Perhaps instead of trying to save Indigenous people from destruction, we ought to stop destroying. This is work we have to do for ourselves.

Brazilian conservatives who claim that Indigenous land demarcation is a scam may have good reason to question the work of NGOs. But when that is conflated with a desire to eradicate people with ‘inferior cultural practices’ through assimilation, the picture looks quite different. It looks like a ploy to force displaced people to comply with the national values of property – the cornerstone of a for-profit economic system. Indigenous people are being used as pawns in this struggle.

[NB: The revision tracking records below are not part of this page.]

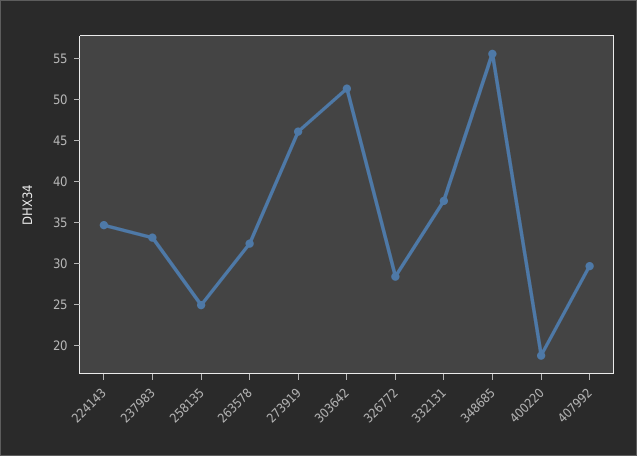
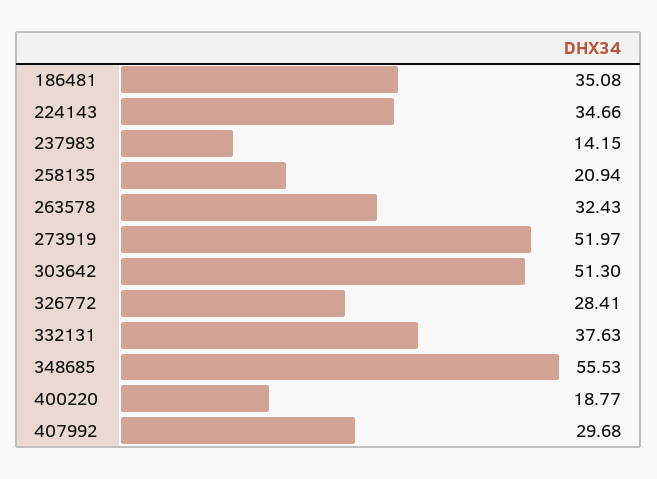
  {
    "224143": 34.66,
-   "237983": 33,
+   "237983": 14.15,
-   "258135": 25,
+   "258135": 20.94,
    "263578": 32.43,
-   "273919": 46,
+   "273919": 51.97,
    "303642": 51.3,
    "326772": 28.41,
    "332131": 37.63,
    "348685": 55.53,
    "400220": 18.77,
-   "407992": 29.68
+   "407992": 29.68,
+   "186481": 35.08
  }

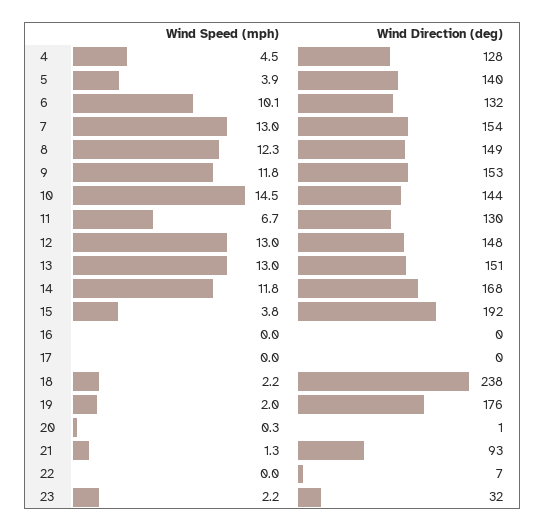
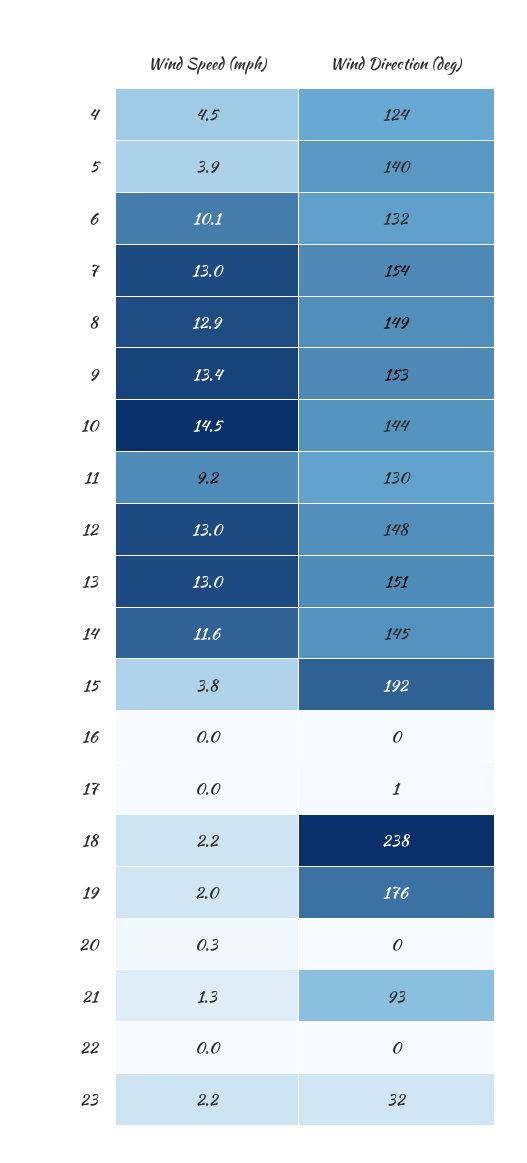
  {
    "Wind Speed (mph)": {
      "4": 4.5,
      "5": 3.9,
      "6": 10.1,
      "7": 13,
-     "8": 12.3,
+     "8": 12.9,
-     "9": 11.8,
+     "9": 13.4,
      "10": 14.5,
-     "11": 6.7,
+     "11": 9.2,
      "12": 13,
      "13": 13,
-     "14": 11.8,
+     "14": 11.6,
      "15": 3.8,
      "16": 0,
      "17": 0,
      "18": 2.2,
      "19": 2,
      "20": 0.3,
      "21": 1.3,
      "22": 0,
      "23": 2.2
    },
    "Wind Direction (deg)": {
-     "4": 128,
+     "4": 124,
      "5": 140,
      "6": 132,
      "7": 154,
      "8": 149,
      "9": 153,
      "10": 144,
      "11": 130,
      "12": 148,
      "13": 151,
-     "14": 168,
+     "14": 145,
      "15": 192,
      "16": 0,
-     "17": 0,
+     "17": 1,
      "18": 238,
      "19": 176,
-     "20": 1,
+     "20": 0,
      "21": 93,
-     "22": 7,
+     "22": 0,
      "23": 32
    }
  }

The right-wing narrative goes even further, arguing that Indigenous people ‘want’ to assimilate but can’t because they are trapped by a conniving third sector. The only possible scenarios seem to be ones where Indigenous people have no will of their own and are at the mercy of whatever Western institutions decide to do with them.

Supporters of Indigenous people and their rights may end up unconsciously endorsing this fallacy – where it is us who need to grant them space within our institutions. We think we can do that by validating them, giving them a thumbs-up, and publicly displaying our support. But perhaps we ought to be trying to stop these institutions from meddling with their lives, their lands and their livelihoods.

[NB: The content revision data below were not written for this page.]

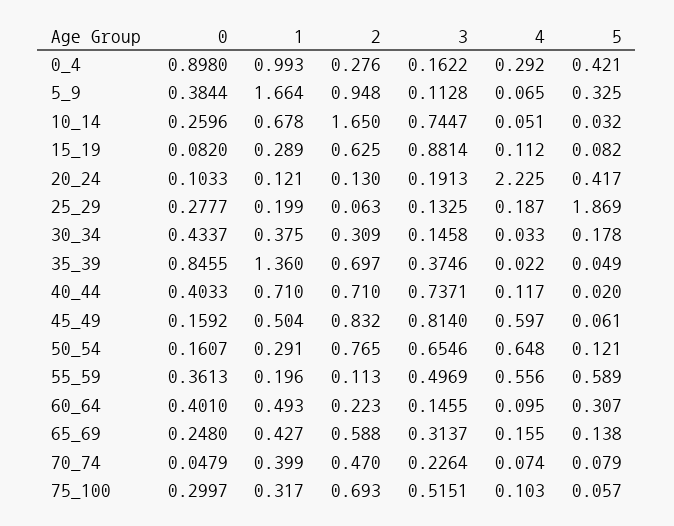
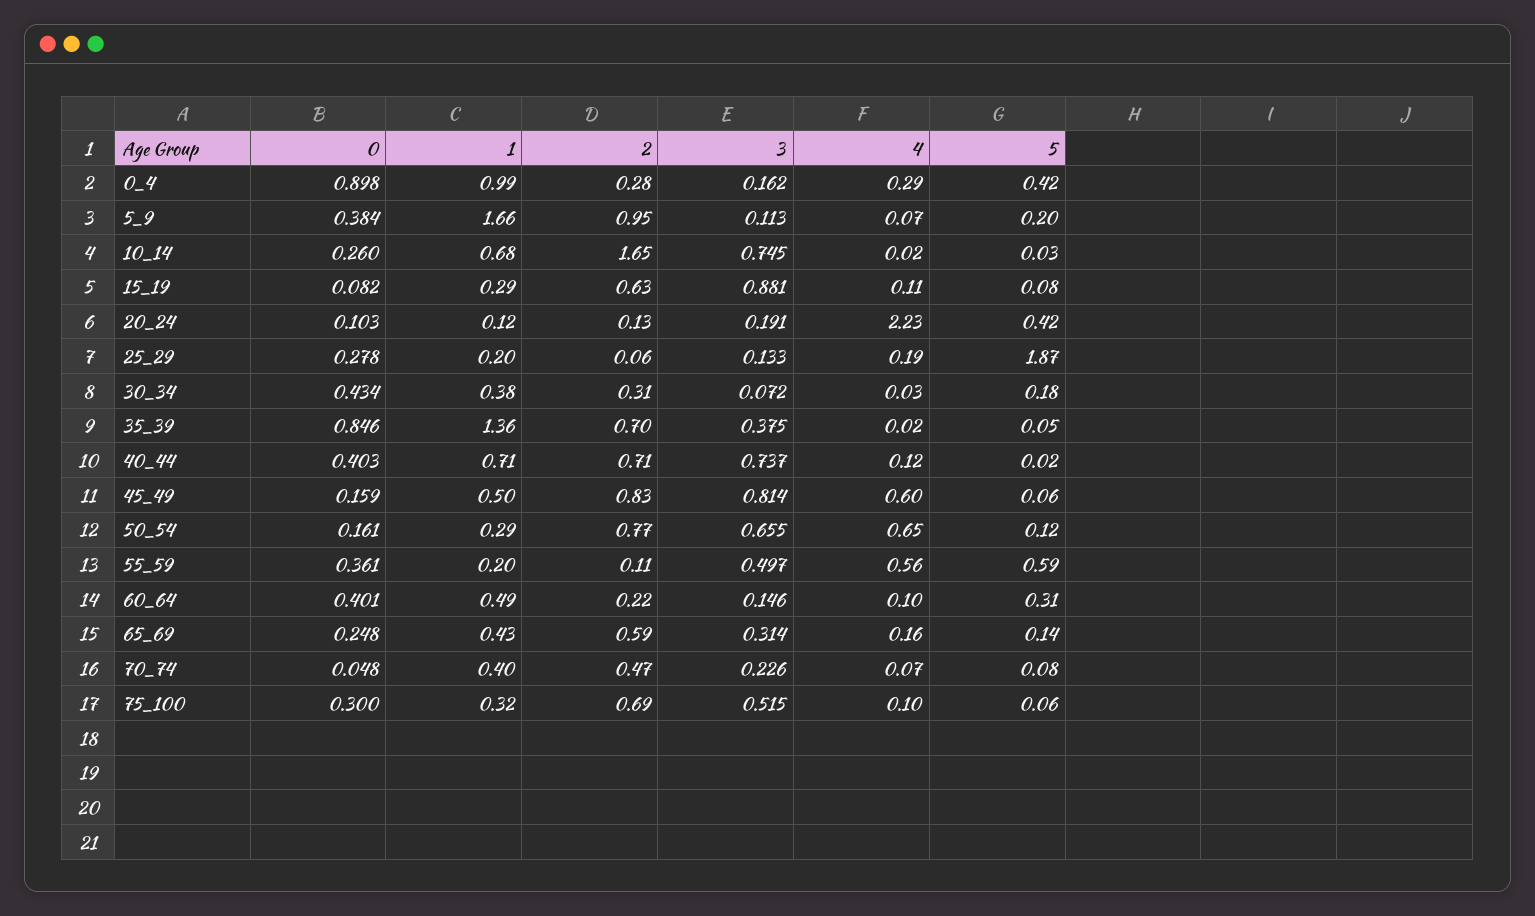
  {
    "0": {
      "0_4": 0.898,
      "5_9": 0.3844,
      "10_14": 0.2596,
      "15_19": 0.082,
      "20_24": 0.1033,
      "25_29": 0.2777,
      "30_34": 0.4337,
      "35_39": 0.8455,
      "40_44": 0.4033,
      "45_49": 0.1592,
      "50_54": 0.1607,
      "55_59": 0.3613,
      "60_64": 0.401,
      "65_69": 0.248,
      "70_74": 0.0479,
      "75_100": 0.2997
    },
    "1": {
      "0_4": 0.993,
      "5_9": 1.664,
      "10_14": 0.678,
      "15_19": 0.289,
      "20_24": 0.121,
      "25_29": 0.199,
      "30_34": 0.375,
      "35_39": 1.36,
      "40_44": 0.71,
      "45_49": 0.504,
      "50_54": 0.291,
      "55_59": 0.196,
      "60_64": 0.493,
      "65_69": 0.427,
      "70_74": 0.399,
      "75_100": 0.317
    },
    "2": {
      "0_4": 0.276,
      "5_9": 0.948,
      "10_14": 1.65,
      "15_19": 0.625,
      "20_24": 0.13,
      "25_29": 0.063,
      "30_34": 0.309,
      "35_39": 0.697,
      "40_44": 0.71,
      "45_49": 0.832,
      "50_54": 0.765,
      "55_59": 0.113,
      "60_64": 0.223,
      "65_69": 0.588,
      "70_74": 0.47,
      "75_100": 0.693
    },
    "3": {
      "0_4": 0.1622,
      "5_9": 0.1128,
      "10_14": 0.7447,
      "15_19": 0.8814,
      "20_24": 0.1913,
      "25_29": 0.1325,
-     "30_34": 0.1458,
+     "30_34": 0.072,
      "35_39": 0.3746,
      "40_44": 0.7371,
      "45_49": 0.814,
      "50_54": 0.6546,
      "55_59": 0.4969,
      "60_64": 0.1455,
      "65_69": 0.3137,
      "70_74": 0.2264,
      "75_100": 0.5151
    },
    "4": {
      "0_4": 0.292,
      "5_9": 0.065,
-     "10_14": 0.051,
+     "10_14": 0.02,
      "15_19": 0.112,
      "20_24": 2.225,
      "25_29": 0.187,
      "30_34": 0.033,
      "35_39": 0.022,
      "40_44": 0.117,
      "45_49": 0.597,
      "50_54": 0.648,
      "55_59": 0.556,
      "60_64": 0.095,
      "65_69": 0.155,
      "70_74": 0.074,
      "75_100": 0.103
    },
    "5": {
      "0_4": 0.421,
-     "5_9": 0.325,
+     "5_9": 0.2,
      "10_14": 0.032,
      "15_19": 0.082,
      "20_24": 0.417,
      "25_29": 1.869,
      "30_34": 0.178,
      "35_39": 0.049,
      "40_44": 0.02,
      "45_49": 0.061,
      "50_54": 0.121,
      "55_59": 0.589,
      "60_64": 0.307,
      "65_69": 0.138,
      "70_74": 0.079,
      "75_100": 0.057
    }
  }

Violence against Indigenous people is not a natural disaster, and we shouldn’t merely try to rescue them from it. To be rescued from violence doesn’t end violence – it only temporarily keeps certain people safe. In Europe since 1945, for instance, anti-fascism has been effective when it has aimed at dismantling fascist groups and the racism on which they thrive, not through ‘rescuing’ people who are the targets of racism by debating their worth.

In Brazil, we are yet to coin a term for the segments of the population and the government that are most hostile to Indigenous people. We need to eradicate that hostility, and change our ways of working, more than we need to tell Indigenous people that we validate them.